# [Extract]

Sunday, October 11, 2015

October 12-16

This week we'll continue on Route 66 with the Joads in The Grapes of Wrath and will read new materials for more advanced rhetorical analysis practice.  You'll receive feedback for the first rhetorical essay, and we'll gear up for the next one, an in-class essay. 

MONDAY: Journal warm-up.  Go over old Glossary Assignment, pass back papers. Cumulative sentence exercise. Groucho Marx's letter to Warner Brothers, more information about thesis statements, and Christopher Morley's "On Laziness."

UPDATE: click here to access articles for today's class and enter "1000" for the passcode.  We read through page 9 of the scan, "Writing a Close Analysis Essay" and "On Laziness".

Due: Grapes, Chapter 13 read, Final draft of Marriage Proposal Rhetorical Analysis Essay to Turnitin.com, any remaining nomination forms for known actors for Grapes of Wrath characters.

Homework: Read Chapters 15 and 16 in Grapes of Wrath. If applicable, add to Glossary Assignment and turn in on Friday.


WEDNESDAY:  (PSAT test - all juniors will take the PSAT on Wednesday morning at 7:45 a.m. until 11:20 a.m. Periods 1-3 will be shortened to 50 minutes).  Journal warm-up. Watch clips from the Democratic Debate, then analyze the rhetorical strategies the candidates used as a class.

# [Information supplied]
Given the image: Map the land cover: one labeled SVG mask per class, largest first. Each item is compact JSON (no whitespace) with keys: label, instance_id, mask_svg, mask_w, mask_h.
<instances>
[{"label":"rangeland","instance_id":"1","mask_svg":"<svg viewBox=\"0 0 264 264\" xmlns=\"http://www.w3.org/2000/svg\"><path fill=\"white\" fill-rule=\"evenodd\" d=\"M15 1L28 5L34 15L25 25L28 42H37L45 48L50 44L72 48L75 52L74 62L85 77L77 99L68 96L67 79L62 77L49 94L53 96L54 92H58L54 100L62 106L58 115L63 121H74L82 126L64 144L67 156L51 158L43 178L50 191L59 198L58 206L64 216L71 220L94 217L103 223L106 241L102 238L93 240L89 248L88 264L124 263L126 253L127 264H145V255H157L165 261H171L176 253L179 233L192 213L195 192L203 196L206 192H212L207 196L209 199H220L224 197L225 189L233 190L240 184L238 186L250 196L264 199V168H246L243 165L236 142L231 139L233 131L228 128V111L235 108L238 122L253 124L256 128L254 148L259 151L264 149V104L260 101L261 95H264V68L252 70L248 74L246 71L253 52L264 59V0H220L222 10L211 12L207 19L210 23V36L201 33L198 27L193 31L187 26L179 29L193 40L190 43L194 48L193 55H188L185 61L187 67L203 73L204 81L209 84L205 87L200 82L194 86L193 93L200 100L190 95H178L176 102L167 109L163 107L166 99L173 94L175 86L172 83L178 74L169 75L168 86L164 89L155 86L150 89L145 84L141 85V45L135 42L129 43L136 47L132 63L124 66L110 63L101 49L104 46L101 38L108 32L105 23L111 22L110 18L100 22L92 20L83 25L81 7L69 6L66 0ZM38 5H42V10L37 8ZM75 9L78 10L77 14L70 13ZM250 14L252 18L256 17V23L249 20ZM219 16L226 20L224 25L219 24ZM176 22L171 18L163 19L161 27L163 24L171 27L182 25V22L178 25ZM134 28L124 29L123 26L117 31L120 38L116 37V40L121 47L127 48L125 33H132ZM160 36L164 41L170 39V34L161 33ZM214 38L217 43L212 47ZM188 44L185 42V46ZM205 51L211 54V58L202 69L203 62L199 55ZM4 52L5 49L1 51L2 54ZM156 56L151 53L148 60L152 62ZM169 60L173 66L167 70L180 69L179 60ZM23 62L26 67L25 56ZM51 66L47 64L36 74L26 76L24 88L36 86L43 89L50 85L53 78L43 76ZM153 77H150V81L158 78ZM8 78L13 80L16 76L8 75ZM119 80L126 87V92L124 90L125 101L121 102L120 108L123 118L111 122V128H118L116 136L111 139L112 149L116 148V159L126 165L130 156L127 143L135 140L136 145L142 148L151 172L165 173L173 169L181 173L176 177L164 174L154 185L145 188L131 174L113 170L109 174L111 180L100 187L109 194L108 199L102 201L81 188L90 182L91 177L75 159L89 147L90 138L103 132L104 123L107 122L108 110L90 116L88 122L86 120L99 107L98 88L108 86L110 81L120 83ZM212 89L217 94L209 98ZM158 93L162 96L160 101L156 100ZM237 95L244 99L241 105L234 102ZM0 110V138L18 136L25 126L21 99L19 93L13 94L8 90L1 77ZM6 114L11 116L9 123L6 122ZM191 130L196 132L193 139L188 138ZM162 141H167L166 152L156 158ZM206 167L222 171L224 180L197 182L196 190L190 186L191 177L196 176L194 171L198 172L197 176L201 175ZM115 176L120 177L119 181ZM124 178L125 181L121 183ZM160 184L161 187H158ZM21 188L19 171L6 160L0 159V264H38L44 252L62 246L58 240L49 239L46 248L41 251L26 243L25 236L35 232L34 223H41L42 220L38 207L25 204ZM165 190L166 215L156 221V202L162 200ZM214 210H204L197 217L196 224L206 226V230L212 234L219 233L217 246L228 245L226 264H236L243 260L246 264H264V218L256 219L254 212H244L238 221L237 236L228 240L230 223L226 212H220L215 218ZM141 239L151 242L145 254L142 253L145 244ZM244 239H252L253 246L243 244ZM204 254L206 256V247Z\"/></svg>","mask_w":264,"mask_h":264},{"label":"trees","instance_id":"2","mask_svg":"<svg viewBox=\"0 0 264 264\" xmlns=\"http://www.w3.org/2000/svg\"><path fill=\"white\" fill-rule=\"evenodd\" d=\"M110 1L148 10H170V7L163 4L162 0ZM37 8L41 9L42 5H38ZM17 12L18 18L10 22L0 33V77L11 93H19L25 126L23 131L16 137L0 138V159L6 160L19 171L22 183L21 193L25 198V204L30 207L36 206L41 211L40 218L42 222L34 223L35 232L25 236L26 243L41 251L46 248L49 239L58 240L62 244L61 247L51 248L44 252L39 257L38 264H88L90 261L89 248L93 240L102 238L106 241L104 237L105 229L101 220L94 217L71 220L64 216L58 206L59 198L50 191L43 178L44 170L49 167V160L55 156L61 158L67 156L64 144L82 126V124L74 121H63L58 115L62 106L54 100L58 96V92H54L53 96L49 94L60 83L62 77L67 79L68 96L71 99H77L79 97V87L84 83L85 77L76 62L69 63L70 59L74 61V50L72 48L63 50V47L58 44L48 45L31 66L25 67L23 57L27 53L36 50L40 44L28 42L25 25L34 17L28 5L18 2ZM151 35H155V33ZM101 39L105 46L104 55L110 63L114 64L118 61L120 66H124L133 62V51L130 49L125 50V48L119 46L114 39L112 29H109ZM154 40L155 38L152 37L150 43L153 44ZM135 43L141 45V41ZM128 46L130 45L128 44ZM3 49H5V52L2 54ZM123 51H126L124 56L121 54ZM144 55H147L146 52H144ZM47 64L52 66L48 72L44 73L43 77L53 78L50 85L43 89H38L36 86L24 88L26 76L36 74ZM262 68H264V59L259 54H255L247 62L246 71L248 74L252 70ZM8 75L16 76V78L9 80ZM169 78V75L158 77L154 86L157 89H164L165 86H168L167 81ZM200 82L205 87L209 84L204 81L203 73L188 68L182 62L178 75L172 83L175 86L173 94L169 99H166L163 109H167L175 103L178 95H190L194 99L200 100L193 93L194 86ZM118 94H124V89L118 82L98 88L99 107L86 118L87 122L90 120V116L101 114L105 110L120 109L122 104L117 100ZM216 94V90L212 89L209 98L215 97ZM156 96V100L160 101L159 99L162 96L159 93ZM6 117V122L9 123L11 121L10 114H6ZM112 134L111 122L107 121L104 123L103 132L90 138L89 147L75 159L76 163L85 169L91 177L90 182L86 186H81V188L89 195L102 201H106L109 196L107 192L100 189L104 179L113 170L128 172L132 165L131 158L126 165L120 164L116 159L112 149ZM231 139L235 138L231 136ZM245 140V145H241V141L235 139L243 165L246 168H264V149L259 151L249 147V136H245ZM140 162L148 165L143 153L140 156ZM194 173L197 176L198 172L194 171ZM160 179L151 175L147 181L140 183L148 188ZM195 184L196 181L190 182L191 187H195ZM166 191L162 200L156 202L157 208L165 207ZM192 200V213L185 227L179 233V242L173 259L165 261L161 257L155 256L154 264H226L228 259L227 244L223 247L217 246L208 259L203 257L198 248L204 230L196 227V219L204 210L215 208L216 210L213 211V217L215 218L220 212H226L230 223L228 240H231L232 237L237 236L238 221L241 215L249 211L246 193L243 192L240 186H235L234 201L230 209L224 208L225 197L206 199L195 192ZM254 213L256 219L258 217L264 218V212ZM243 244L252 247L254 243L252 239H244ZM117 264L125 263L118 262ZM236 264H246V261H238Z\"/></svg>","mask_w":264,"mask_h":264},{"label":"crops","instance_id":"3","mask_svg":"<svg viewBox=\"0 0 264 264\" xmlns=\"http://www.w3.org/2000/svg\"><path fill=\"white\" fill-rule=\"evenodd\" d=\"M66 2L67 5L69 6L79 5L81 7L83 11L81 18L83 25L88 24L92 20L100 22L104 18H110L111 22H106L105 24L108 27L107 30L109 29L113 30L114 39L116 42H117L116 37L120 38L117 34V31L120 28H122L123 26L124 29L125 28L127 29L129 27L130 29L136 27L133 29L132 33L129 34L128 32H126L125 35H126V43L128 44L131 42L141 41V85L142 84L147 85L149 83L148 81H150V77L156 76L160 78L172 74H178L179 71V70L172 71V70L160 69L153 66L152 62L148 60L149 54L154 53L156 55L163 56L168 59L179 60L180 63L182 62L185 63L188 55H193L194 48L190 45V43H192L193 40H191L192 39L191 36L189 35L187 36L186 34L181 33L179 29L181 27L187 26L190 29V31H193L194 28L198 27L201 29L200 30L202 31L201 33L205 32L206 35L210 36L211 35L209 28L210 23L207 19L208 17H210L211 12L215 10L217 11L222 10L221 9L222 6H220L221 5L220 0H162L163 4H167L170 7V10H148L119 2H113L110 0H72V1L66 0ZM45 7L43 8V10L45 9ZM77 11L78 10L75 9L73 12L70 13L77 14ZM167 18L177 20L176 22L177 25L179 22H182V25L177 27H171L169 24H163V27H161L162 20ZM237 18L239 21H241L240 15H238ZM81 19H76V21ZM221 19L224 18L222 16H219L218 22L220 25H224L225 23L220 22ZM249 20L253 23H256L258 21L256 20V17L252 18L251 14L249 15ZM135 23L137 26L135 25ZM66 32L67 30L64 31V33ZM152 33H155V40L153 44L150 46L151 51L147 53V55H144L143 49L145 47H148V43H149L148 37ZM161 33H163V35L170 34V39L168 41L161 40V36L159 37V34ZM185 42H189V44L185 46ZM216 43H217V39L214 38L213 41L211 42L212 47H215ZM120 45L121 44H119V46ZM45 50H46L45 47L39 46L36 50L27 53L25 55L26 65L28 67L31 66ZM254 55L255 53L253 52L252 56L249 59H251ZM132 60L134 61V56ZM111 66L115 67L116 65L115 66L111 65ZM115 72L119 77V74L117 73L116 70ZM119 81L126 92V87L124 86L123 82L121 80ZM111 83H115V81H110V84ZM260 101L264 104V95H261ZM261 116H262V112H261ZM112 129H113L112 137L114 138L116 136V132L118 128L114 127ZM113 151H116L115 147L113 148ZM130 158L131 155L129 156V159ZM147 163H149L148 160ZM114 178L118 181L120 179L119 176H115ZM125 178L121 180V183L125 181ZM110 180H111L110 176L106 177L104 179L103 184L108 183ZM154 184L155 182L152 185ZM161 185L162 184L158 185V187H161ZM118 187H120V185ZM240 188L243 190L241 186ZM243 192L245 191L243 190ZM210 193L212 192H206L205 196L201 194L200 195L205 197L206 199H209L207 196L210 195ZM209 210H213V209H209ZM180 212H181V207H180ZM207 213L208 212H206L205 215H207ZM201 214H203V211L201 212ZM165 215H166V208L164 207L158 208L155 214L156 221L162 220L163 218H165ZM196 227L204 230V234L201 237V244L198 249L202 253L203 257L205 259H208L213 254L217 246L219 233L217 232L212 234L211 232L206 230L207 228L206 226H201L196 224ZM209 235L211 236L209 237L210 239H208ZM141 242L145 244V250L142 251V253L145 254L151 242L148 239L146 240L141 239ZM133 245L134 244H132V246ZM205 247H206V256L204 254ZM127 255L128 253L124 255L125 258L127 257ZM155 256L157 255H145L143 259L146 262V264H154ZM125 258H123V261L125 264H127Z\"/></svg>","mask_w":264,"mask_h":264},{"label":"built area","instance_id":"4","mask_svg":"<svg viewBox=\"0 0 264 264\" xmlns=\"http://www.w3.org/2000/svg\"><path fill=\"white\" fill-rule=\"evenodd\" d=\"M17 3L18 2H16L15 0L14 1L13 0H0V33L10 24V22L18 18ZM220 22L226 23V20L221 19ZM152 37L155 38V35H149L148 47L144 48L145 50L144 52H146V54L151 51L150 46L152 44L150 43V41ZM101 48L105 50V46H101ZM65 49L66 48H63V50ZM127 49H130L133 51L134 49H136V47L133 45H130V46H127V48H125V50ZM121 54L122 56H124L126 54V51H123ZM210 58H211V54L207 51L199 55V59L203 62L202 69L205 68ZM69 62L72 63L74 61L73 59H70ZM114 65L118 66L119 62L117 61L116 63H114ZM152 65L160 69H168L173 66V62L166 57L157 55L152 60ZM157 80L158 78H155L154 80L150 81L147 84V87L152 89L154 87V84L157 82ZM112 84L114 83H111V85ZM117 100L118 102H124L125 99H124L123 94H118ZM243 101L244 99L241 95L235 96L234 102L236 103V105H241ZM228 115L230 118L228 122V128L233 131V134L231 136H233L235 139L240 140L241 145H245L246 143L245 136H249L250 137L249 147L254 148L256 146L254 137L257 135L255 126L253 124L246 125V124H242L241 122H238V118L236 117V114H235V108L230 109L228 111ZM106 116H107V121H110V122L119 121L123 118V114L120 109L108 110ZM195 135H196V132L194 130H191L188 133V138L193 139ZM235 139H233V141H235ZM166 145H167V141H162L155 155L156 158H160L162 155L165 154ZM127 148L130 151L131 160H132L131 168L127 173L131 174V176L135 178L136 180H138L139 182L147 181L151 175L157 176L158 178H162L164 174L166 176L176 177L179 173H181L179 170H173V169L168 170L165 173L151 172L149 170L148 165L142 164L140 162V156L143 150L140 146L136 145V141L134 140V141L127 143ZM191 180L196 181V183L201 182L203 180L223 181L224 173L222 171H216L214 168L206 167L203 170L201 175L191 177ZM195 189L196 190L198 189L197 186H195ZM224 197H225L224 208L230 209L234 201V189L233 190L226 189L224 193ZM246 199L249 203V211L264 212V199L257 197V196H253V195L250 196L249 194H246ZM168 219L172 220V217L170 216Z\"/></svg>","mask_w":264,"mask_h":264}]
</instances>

# [Written instruction A]
Condense the paragraph of the class schedule that begins "MONDAY: Journal warm-up" into a bulleted list that keeps its main facts.
# [Written instruction B]
Reproduce the class schedule verbatim from "MONDAY: Journal warm-up.  Go" to "in on Friday.".

# [Written solution A]
Monday:
- Journal warm-up
- Review of the old Glossary Assignment; papers returned
- Cumulative sentence exercise
- Groucho Marx's letter to Warner Brothers
- Further information about thesis statements
- Christopher Morley's "On Laziness"

# [Written solution B]
MONDAY: Journal warm-up.  Go over old Glossary Assignment, pass back papers. Cumulative sentence exercise. Groucho Marx's letter to Warner Brothers, more information about thesis statements, and Christopher Morley's "On Laziness."

UPDATE: click here to access articles for today's class and enter "1000" for the passcode.  We read through page 9 of the scan, "Writing a Close Analysis Essay" and "On Laziness".

Due: Grapes, Chapter 13 read, Final draft of Marriage Proposal Rhetorical Analysis Essay to Turnitin.com, any remaining nomination forms for known actors for Grapes of Wrath characters.

Homework: Read Chapters 15 and 16 in Grapes of Wrath. If applicable, add to Glossary Assignment and turn in on Friday.